Questions: Electron Diffraction and Matter Wave Properties
5 questions to test your understanding
Score: 0 / 5
Question 1 Multiple Choice
An electron is accelerated through a higher voltage in a diffraction experiment. Compared to a lower-voltage electron, how do its de Broglie wavelength and diffraction pattern change?
AHigher voltage → longer wavelength → more spread-out diffraction pattern
BHigher voltage → shorter wavelength → more tightly spaced diffraction fringes
CHigher voltage → shorter wavelength → wider diffraction pattern, because faster electrons scatter more
DVoltage does not affect wavelength; only the target crystal spacing determines the diffraction pattern
Higher voltage → greater kinetic energy → greater momentum p = √(2meV) → shorter de Broglie wavelength λ = h/p. Shorter wavelength produces diffraction maxima at smaller angles (from nλ = 2d sinθ, smaller λ means smaller θ), so the diffraction pattern is more compressed — fringes are more tightly spaced. The Common Misconceptions section notes that slower electrons have *longer* wavelengths and diffract *more*, which is the opposite of option A. Option D is wrong: crystal spacing d sets absolute angle positions, but changing λ predictably shifts the pattern.
Question 2 Multiple Choice
Why were nickel crystals — rather than a pair of narrow slits — the natural choice for demonstrating electron diffraction in the Davisson-Germer experiment?
ANickel is magnetic, which focuses the electron beam into a coherent stream before diffraction
BThe nickel crystal lattice spacing (~0.2 nm) is comparable to the de Broglie wavelength of electrons accelerated through tens of volts, making it an effective diffraction grating
CDouble slits can deflect electrons but cannot produce interference; only crystal planes create the necessary standing waves
DNickel produces fluorescence that makes diffraction patterns directly visible to the naked eye
For diffraction to produce observable interference, the aperture or grating spacing must be comparable to the wavelength. Electrons accelerated through 50–100 V have de Broglie wavelengths of ~0.1–0.2 nm — precisely the scale of atomic spacings in crystal lattices. Nickel's lattice spacing of ~0.2 nm acts as a natural diffraction grating at exactly the right scale.
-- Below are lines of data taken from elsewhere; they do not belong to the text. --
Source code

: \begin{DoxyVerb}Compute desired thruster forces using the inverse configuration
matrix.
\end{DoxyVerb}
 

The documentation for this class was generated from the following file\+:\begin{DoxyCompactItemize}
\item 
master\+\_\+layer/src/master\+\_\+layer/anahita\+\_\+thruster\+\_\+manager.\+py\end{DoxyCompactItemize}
Double slits could also demonstrate electron diffraction, but achieving nanometer-scale slit separations was technically prohibitive in 1927. The crystal also provides a large, regular, well-characterized periodic structure.
Question 3 True / False
In a diffraction experiment, electrons accelerated through a lower voltage produce a more spread-out diffraction pattern than electrons at higher voltage.
TTrue
FFalse
Answer: True
Lower voltage → lower kinetic energy → lower momentum p = √(2meV) → longer de Broglie wavelength λ = h/p. From the Bragg condition nλ = 2d sinθ, a longer wavelength corresponds to a larger diffraction angle θ for each order n. The diffraction peaks appear at wider angles — a more spread-out pattern. This is a direct experimental handle on the de Broglie wavelength: adjusting the accelerating voltage predictably shifts the pattern in the direction the formula demands.
Question 4 True / False
In the Davisson-Germer experiment, electrons behaved as waves when reflecting from the crystal lattice but as particles when traveling through vacuum between the gun and the crystal.
TTrue
FFalse
Answer: False
This is precisely the misconception that complementarity corrects. Electrons do not switch between wave and particle behavior depending on where they are in the apparatus. They always possess both properties simultaneously. Whether wave-like behavior (interference, diffraction) or particle-like behavior (localized detection) is *manifest* depends entirely on the experimental arrangement — specifically, whether conditions permit interference to be observable. The periodic crystal provides those conditions; a which-path measurement would suppress the interference pattern and reveal particle-like localization instead.
Question 5 Short Answer
Why does measuring which crystal plane an electron reflected from destroy the diffraction pattern observed in the Davisson-Germer setup?
Think about your answer, then reveal below.
Model answer: Diffraction patterns arise from interference between electron waves reflecting from many parallel crystal planes simultaneously — the electron's wave function is spread across multiple planes, and contributions from different planes add constructively at specific angles. Measuring which specific plane an electron reflected from localizes the electron to a single plane, collapsing the spatial coherence between contributions from different planes. Without interference between waves from multiple planes, there are no diffraction maxima — only a diffuse, structureless reflection. The information gained (which-path knowledge) necessarily destroys the interference.
This is a fundamental instance of complementarity: wave and particle information cannot be simultaneously maximized. Any measurement that determines which path an electron took destroys the interference that depends on all paths being simultaneously active. It is not a technological limitation but a structural feature of quantum mechanics. Electron diffraction was the proof that matter waves are not a metaphor — and the which-path erasure is the proof that complementarity is not a metaphor either.